> **Task description**
Here the answer must be the exact run of lines from the line holding "Outlined on this slice (semi-automatically" to the end of the material below, and nothing else.

> **Records to use**
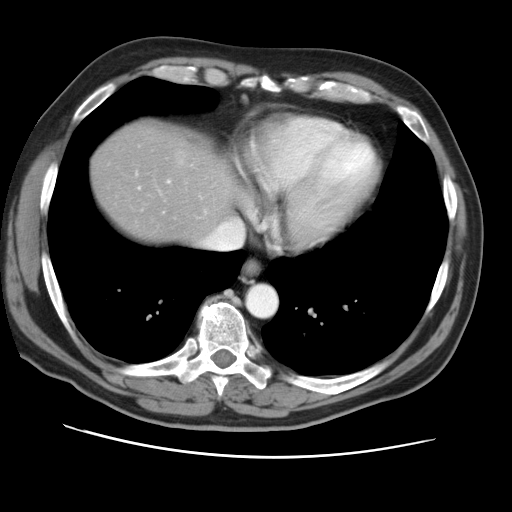
Contrast-enhanced abdominal CT, one axial slice; slice 45 of 49 in the series (ordered by position); 120 kVp; soft-tissue window (W 400 / L 40 HU); 5 mm slice thickness; 512 × 512 image matrix. Case-level facts recorded for this patient, not image findings: patient: female, age 47 years at operation; diagnosis: colorectal cancer liver metastases, imaged before liver resection; multiple liver metastases: yes; largest metastasis: 6.3 cm; chemotherapy before resection: yes.
Outlined on this slice (manually delineated by an expert):
- liver: box from (x=93, y=126) to (x=236, y=240) px
- planned liver remnant (the part of the liver to remain after resection): (x=93, y=126)–(x=236, y=240)
- portal vein (with intrahepatic branches): (x=168, y=180)–(x=170, y=182)
- liver metastasis: (x=175, y=151)–(x=190, y=167)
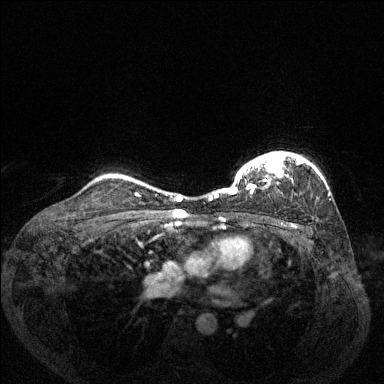
Breast MRI (dynamic contrast-enhanced), one axial slice; slice 103 of 144 in the series (ordered by position); dynamic contrast-enhanced series, time point 2 of 6 at this slice position (early post-contrast); 1.5 T; TE 1.7 ms, TR 4.6 ms; 1.2 mm slice thickness; 384 × 384 image matrix. Female patient.
Annotated regions visible in this slice (semi-automatically segmented with operator editing):
- enhancing-tissue mask used for the functional tumour volume (all voxels passing the contrast-enhancement thresholds inside the analysis volume; usually the tumour): bounding box [x1, y1, x2, y2] px = [209, 151, 306, 200]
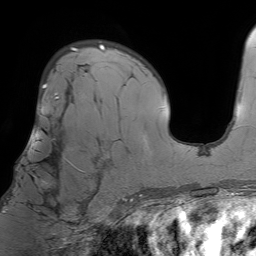
Breast MRI (dynamic contrast-enhanced), one axial slice; position 46 of 64 along the scan axis; cropped to one breast; dynamic contrast-enhanced series, time point 2 of 7 at this slice position (early post-contrast); 1.5 T; TE 4.6 ms, TR 7.2 ms; 2.5 mm slice thickness; 256 × 256 image matrix. Female patient.
Annotated regions visible in this slice (semi-automatic segmentation, software-assisted and operator-edited):
- enhancing-tissue mask used for the functional tumour volume (all voxels passing the contrast-enhancement thresholds inside the analysis volume; usually the tumour): bounding box <6,96,83,212> (left, top, right, bottom; pixels)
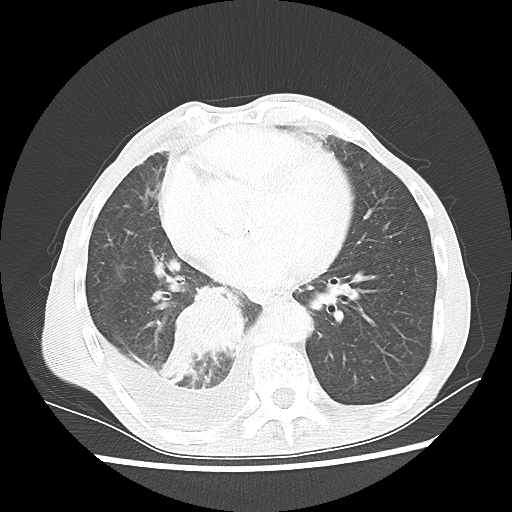
Chest CT, one axial slice; slice 25 of 60 in the series (ordered by position); reconstruction kernel LUNG; lung window (W 1500 / L -600 HU); 512 × 512 image matrix. Male patient, age 76 years. From the clinical record (not read from this slice): clinical TNM (as recorded): T3 N3 M1a; histopathological grade: G3.
Structures marked on this image (bounding box drawn by a radiologist):
- lung tumour (recorded histology: squamous cell carcinoma): bounding box <157,282,250,388> (left, top, right, bottom; pixels)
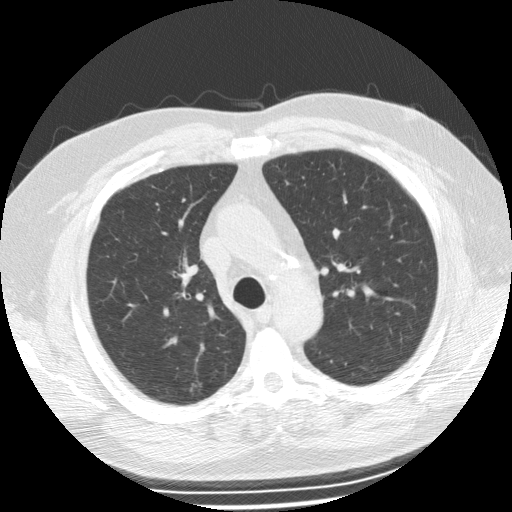
Chest CT (low-dose screening protocol), one axial image. Second screening round (one year after baseline). Lung window (W 1500 / L -600 HU). 2.5 mm slice thickness. Male, age 62 years at enrolment. Former smoker at enrolment.
- Expert-annotated lung lesion, bounding box (x1, y1, x2, y2) in pixels: (176, 371, 215, 410).
- The exam's reader record, not a measurement of the box and not confirmed to be the same lesion: non-calcified nodule or mass ≥4 mm, right upper lobe, 6 × 4 mm, poorly defined margins, ground glass attenuation, pre-existing on the prior screen: yes; interval growth: no.
- Participant outcome: lung cancer diagnosed 405 days after this screen — bronchiolo-alveolar adenocarcinoma, NOS, right upper lobe, well differentiated (G1), stage IA (AJCC 6th edition), 12 mm at pathology.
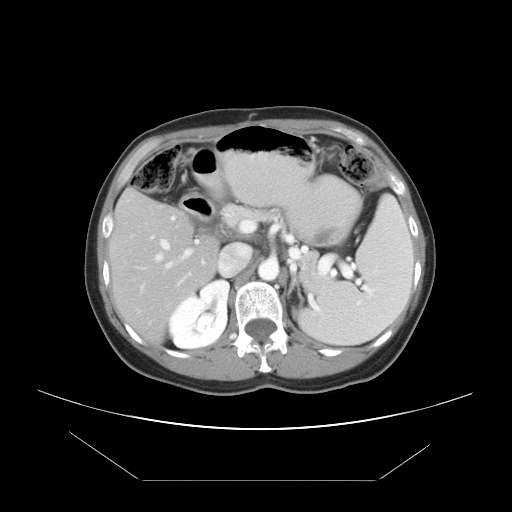
Contrast-enhanced abdominal CT, one axial slice. Position 26 of 45 along the scan axis. Soft-tissue window (W 400 / L 40 HU). 5 mm slice thickness. 512 × 512 image matrix, field of view 405 × 405 mm. From the clinical record (not read from this slice): patient: female, age 33 years at operation; diagnosis: colorectal cancer liver metastases, imaged before liver resection; multiple liver metastases: yes; largest metastasis: 2.5 cm.
Structures marked on this image (manually delineated by an expert):
- hepatic veins: bounding box (x1, y1, x2, y2) in pixels: (156, 240, 172, 267)
- liver: (112, 192, 219, 339)
- planned liver remnant (the part of the liver to remain after resection): (112, 192, 219, 338)
- portal vein (with intrahepatic branches): (150, 215, 199, 275)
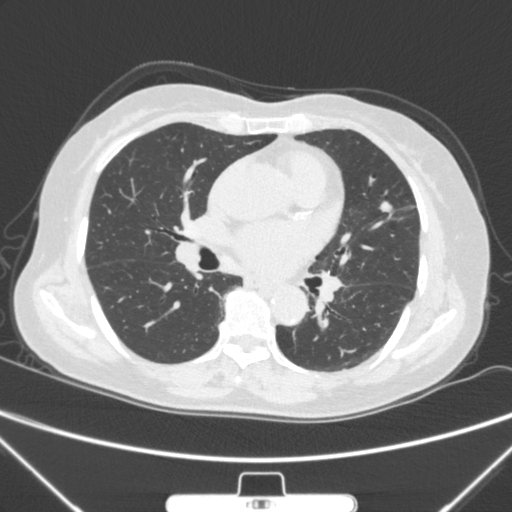
Chest CT, one axial slice. Slice 146 of 300 in the series (ordered by position). Lung window (W 1500 / L -600 HU). 512 × 512 image matrix, field of view 350 × 350 mm. Female patient, age 70 years. From the clinical record (not read from this slice): clinical TNM (as recorded): T1b N0 M0; histopathological grade: G2.
Annotated regions visible in this slice (bounding box drawn by a radiologist):
- lung tumour (recorded histology: adenocarcinoma): bounding box <369,192,407,228> (left, top, right, bottom; pixels)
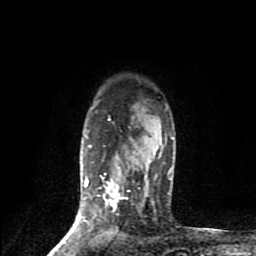
Breast MRI (dynamic contrast-enhanced), one axial slice; position 66 of 80 along the scan axis; cropped to one breast; dynamic contrast-enhanced series, time point 2 of 9 at this slice position (early post-contrast); 1.5 T; TE 4.2 ms, TR 7 ms; 2 mm slice thickness; 256 × 256 image matrix, field of view 160 × 160 mm. Female patient.
Annotated regions visible in this slice (semi-automatically segmented with operator editing):
- enhancing-tissue mask used for the functional tumour volume (all voxels passing the contrast-enhancement thresholds inside the analysis volume; usually the tumour): bounding box (x1, y1, x2, y2) in pixels: (53, 116, 130, 253)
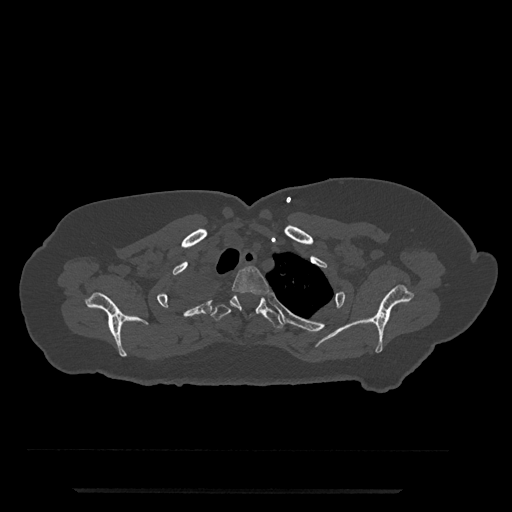
CT including the spine, one axial slice. Slice 652 of 797 in the series (ordered by position). Reconstruction kernel Br40s/3. Bone window (W 1800 / L 400 HU). 512 × 512 image matrix, field of view 440 × 440 mm. Patient: female, 51 years. From the clinical record (not read from this slice): primary cancer: neuro; vertebrae with lytic lesions (as recorded): T8.
Outlined on this slice (semi-automatically segmented with operator editing):
- T2 vertebra: bounding box <231,266,269,295> (left, top, right, bottom; pixels)
- T3 vertebra: <191,295,284,329>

> **Exercise result**
Outlined on this slice (semi-automatically segmented with operator editing):
- T2 vertebra: bounding box <231,266,269,295> (left, top, right, bottom; pixels)
- T3 vertebra: <191,295,284,329>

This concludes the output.